(Stored dataset items)
** BEGIN **

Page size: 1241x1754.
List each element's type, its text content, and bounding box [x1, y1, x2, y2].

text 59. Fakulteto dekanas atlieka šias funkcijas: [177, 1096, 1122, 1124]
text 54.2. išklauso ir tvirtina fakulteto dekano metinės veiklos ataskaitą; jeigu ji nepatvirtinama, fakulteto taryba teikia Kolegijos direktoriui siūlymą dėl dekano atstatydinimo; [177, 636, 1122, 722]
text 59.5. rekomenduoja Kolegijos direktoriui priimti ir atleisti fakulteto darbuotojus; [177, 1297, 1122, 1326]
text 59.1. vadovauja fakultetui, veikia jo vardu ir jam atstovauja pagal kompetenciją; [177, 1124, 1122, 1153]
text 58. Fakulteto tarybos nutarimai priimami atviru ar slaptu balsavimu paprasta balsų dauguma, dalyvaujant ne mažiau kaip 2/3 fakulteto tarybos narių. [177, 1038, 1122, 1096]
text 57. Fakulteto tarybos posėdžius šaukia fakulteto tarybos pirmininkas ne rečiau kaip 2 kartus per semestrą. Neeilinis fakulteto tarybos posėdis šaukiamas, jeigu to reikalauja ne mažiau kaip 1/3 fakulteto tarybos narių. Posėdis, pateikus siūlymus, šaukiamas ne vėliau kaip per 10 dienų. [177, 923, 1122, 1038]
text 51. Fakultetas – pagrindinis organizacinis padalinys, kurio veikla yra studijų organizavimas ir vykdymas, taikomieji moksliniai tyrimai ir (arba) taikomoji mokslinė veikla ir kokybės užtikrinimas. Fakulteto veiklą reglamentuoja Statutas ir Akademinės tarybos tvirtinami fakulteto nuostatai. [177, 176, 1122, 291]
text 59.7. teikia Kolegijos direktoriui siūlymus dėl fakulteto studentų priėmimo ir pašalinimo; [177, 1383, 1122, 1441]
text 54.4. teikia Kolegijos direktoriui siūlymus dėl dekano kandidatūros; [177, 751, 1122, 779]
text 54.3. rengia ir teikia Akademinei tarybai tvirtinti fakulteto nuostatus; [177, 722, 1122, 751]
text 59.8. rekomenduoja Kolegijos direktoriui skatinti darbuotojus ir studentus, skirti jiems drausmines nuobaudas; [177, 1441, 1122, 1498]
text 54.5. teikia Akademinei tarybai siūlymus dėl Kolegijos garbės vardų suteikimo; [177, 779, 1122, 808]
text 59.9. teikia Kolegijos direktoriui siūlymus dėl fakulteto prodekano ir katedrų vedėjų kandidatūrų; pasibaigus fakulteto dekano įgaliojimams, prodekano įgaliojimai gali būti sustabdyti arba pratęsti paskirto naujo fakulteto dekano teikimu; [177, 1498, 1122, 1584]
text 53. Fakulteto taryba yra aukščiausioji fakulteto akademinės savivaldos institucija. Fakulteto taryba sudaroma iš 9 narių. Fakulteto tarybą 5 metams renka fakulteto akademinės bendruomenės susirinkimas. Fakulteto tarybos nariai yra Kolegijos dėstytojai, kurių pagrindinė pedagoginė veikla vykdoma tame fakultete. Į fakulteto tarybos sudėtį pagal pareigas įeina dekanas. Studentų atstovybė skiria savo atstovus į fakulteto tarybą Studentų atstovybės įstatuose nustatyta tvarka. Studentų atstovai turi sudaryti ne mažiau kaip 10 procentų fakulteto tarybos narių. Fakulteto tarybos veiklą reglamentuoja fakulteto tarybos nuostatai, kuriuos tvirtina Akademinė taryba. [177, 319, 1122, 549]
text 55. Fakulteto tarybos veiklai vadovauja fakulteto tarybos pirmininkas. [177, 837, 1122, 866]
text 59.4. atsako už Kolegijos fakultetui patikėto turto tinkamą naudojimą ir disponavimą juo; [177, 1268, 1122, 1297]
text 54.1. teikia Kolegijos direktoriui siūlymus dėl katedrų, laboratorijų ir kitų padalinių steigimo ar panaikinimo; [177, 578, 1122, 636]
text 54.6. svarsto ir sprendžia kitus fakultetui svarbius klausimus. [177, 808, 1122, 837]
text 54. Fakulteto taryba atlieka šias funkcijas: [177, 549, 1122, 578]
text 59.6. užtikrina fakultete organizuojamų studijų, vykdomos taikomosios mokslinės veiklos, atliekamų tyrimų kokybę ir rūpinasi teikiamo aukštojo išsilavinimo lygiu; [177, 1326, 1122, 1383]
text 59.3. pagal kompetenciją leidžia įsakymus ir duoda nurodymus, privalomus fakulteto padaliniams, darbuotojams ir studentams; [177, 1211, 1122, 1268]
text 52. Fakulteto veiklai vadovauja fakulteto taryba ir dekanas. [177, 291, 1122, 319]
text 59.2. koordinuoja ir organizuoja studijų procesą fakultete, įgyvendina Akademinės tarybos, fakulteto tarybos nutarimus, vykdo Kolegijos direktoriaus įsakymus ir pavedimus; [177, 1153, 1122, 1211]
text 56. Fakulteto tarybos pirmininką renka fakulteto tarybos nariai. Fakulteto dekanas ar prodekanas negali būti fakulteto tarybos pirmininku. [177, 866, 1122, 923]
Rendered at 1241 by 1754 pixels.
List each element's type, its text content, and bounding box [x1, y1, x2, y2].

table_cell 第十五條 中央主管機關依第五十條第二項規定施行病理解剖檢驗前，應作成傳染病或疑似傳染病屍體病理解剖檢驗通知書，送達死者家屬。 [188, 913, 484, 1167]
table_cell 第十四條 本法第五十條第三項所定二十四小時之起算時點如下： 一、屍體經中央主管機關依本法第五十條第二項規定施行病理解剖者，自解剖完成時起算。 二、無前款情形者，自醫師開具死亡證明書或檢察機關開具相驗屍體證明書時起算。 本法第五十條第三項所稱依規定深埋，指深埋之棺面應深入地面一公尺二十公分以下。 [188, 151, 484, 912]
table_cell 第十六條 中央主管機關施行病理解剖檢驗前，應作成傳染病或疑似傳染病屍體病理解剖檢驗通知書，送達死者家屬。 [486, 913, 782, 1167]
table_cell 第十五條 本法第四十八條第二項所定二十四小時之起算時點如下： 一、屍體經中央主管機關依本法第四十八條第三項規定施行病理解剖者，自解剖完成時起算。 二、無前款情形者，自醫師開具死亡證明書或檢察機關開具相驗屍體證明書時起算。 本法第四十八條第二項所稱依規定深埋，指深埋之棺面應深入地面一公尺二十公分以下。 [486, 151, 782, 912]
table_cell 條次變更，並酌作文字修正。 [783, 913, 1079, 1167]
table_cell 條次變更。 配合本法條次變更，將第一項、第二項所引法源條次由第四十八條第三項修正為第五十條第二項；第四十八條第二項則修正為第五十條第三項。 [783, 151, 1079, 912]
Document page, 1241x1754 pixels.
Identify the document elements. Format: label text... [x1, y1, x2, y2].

** END **

▶ **Aim**: Can you rewrite the data above, replacing "bounding box" with "bounding rectangle" everywhere and changing nothing else?

▶ **Exercise answer**:
Page size: 1241x1754.
List each element's type, its text content, and bounding rectangle [x1, y1, x2, y2].

text 59. Fakulteto dekanas atlieka šias funkcijas: [177, 1096, 1122, 1124]
text 54.2. išklauso ir tvirtina fakulteto dekano metinės veiklos ataskaitą; jeigu ji nepatvirtinama, fakulteto taryba teikia Kolegijos direktoriui siūlymą dėl dekano atstatydinimo; [177, 636, 1122, 722]
text 59.5. rekomenduoja Kolegijos direktoriui priimti ir atleisti fakulteto darbuotojus; [177, 1297, 1122, 1326]
text 59.1. vadovauja fakultetui, veikia jo vardu ir jam atstovauja pagal kompetenciją; [177, 1124, 1122, 1153]
text 58. Fakulteto tarybos nutarimai priimami atviru ar slaptu balsavimu paprasta balsų dauguma, dalyvaujant ne mažiau kaip 2/3 fakulteto tarybos narių. [177, 1038, 1122, 1096]
text 57. Fakulteto tarybos posėdžius šaukia fakulteto tarybos pirmininkas ne rečiau kaip 2 kartus per semestrą. Neeilinis fakulteto tarybos posėdis šaukiamas, jeigu to reikalauja ne mažiau kaip 1/3 fakulteto tarybos narių. Posėdis, pateikus siūlymus, šaukiamas ne vėliau kaip per 10 dienų. [177, 923, 1122, 1038]
text 51. Fakultetas – pagrindinis organizacinis padalinys, kurio veikla yra studijų organizavimas ir vykdymas, taikomieji moksliniai tyrimai ir (arba) taikomoji mokslinė veikla ir kokybės užtikrinimas. Fakulteto veiklą reglamentuoja Statutas ir Akademinės tarybos tvirtinami fakulteto nuostatai. [177, 176, 1122, 291]
text 59.7. teikia Kolegijos direktoriui siūlymus dėl fakulteto studentų priėmimo ir pašalinimo; [177, 1383, 1122, 1441]
text 54.4. teikia Kolegijos direktoriui siūlymus dėl dekano kandidatūros; [177, 751, 1122, 779]
text 54.3. rengia ir teikia Akademinei tarybai tvirtinti fakulteto nuostatus; [177, 722, 1122, 751]
text 59.8. rekomenduoja Kolegijos direktoriui skatinti darbuotojus ir studentus, skirti jiems drausmines nuobaudas; [177, 1441, 1122, 1498]
text 54.5. teikia Akademinei tarybai siūlymus dėl Kolegijos garbės vardų suteikimo; [177, 779, 1122, 808]
text 59.9. teikia Kolegijos direktoriui siūlymus dėl fakulteto prodekano ir katedrų vedėjų kandidatūrų; pasibaigus fakulteto dekano įgaliojimams, prodekano įgaliojimai gali būti sustabdyti arba pratęsti paskirto naujo fakulteto dekano teikimu; [177, 1498, 1122, 1584]
text 53. Fakulteto taryba yra aukščiausioji fakulteto akademinės savivaldos institucija. Fakulteto taryba sudaroma iš 9 narių. Fakulteto tarybą 5 metams renka fakulteto akademinės bendruomenės susirinkimas. Fakulteto tarybos nariai yra Kolegijos dėstytojai, kurių pagrindinė pedagoginė veikla vykdoma tame fakultete. Į fakulteto tarybos sudėtį pagal pareigas įeina dekanas. Studentų atstovybė skiria savo atstovus į fakulteto tarybą Studentų atstovybės įstatuose nustatyta tvarka. Studentų atstovai turi sudaryti ne mažiau kaip 10 procentų fakulteto tarybos narių. Fakulteto tarybos veiklą reglamentuoja fakulteto tarybos nuostatai, kuriuos tvirtina Akademinė taryba. [177, 319, 1122, 549]
text 55. Fakulteto tarybos veiklai vadovauja fakulteto tarybos pirmininkas. [177, 837, 1122, 866]
text 59.4. atsako už Kolegijos fakultetui patikėto turto tinkamą naudojimą ir disponavimą juo; [177, 1268, 1122, 1297]
text 54.1. teikia Kolegijos direktoriui siūlymus dėl katedrų, laboratorijų ir kitų padalinių steigimo ar panaikinimo; [177, 578, 1122, 636]
text 54.6. svarsto ir sprendžia kitus fakultetui svarbius klausimus. [177, 808, 1122, 837]
text 54. Fakulteto taryba atlieka šias funkcijas: [177, 549, 1122, 578]
text 59.6. užtikrina fakultete organizuojamų studijų, vykdomos taikomosios mokslinės veiklos, atliekamų tyrimų kokybę ir rūpinasi teikiamo aukštojo išsilavinimo lygiu; [177, 1326, 1122, 1383]
text 59.3. pagal kompetenciją leidžia įsakymus ir duoda nurodymus, privalomus fakulteto padaliniams, darbuotojams ir studentams; [177, 1211, 1122, 1268]
text 52. Fakulteto veiklai vadovauja fakulteto taryba ir dekanas. [177, 291, 1122, 319]
text 59.2. koordinuoja ir organizuoja studijų procesą fakultete, įgyvendina Akademinės tarybos, fakulteto tarybos nutarimus, vykdo Kolegijos direktoriaus įsakymus ir pavedimus; [177, 1153, 1122, 1211]
text 56. Fakulteto tarybos pirmininką renka fakulteto tarybos nariai. Fakulteto dekanas ar prodekanas negali būti fakulteto tarybos pirmininku. [177, 866, 1122, 923]
Rendered at 1241 by 1754 pixels.
List each element's type, its text content, and bounding rectangle [x1, y1, x2, y2].

table_cell 第十五條 中央主管機關依第五十條第二項規定施行病理解剖檢驗前，應作成傳染病或疑似傳染病屍體病理解剖檢驗通知書，送達死者家屬。 [188, 913, 484, 1167]
table_cell 第十四條 本法第五十條第三項所定二十四小時之起算時點如下： 一、屍體經中央主管機關依本法第五十條第二項規定施行病理解剖者，自解剖完成時起算。 二、無前款情形者，自醫師開具死亡證明書或檢察機關開具相驗屍體證明書時起算。 本法第五十條第三項所稱依規定深埋，指深埋之棺面應深入地面一公尺二十公分以下。 [188, 151, 484, 912]
table_cell 第十六條 中央主管機關施行病理解剖檢驗前，應作成傳染病或疑似傳染病屍體病理解剖檢驗通知書，送達死者家屬。 [486, 913, 782, 1167]
table_cell 第十五條 本法第四十八條第二項所定二十四小時之起算時點如下： 一、屍體經中央主管機關依本法第四十八條第三項規定施行病理解剖者，自解剖完成時起算。 二、無前款情形者，自醫師開具死亡證明書或檢察機關開具相驗屍體證明書時起算。 本法第四十八條第二項所稱依規定深埋，指深埋之棺面應深入地面一公尺二十公分以下。 [486, 151, 782, 912]
table_cell 條次變更，並酌作文字修正。 [783, 913, 1079, 1167]
table_cell 條次變更。 配合本法條次變更，將第一項、第二項所引法源條次由第四十八條第三項修正為第五十條第二項；第四十八條第二項則修正為第五十條第三項。 [783, 151, 1079, 912]
Document page, 1241x1754 pixels.
Identify the document elements. Format: label text... [x1, y1, x2, y2].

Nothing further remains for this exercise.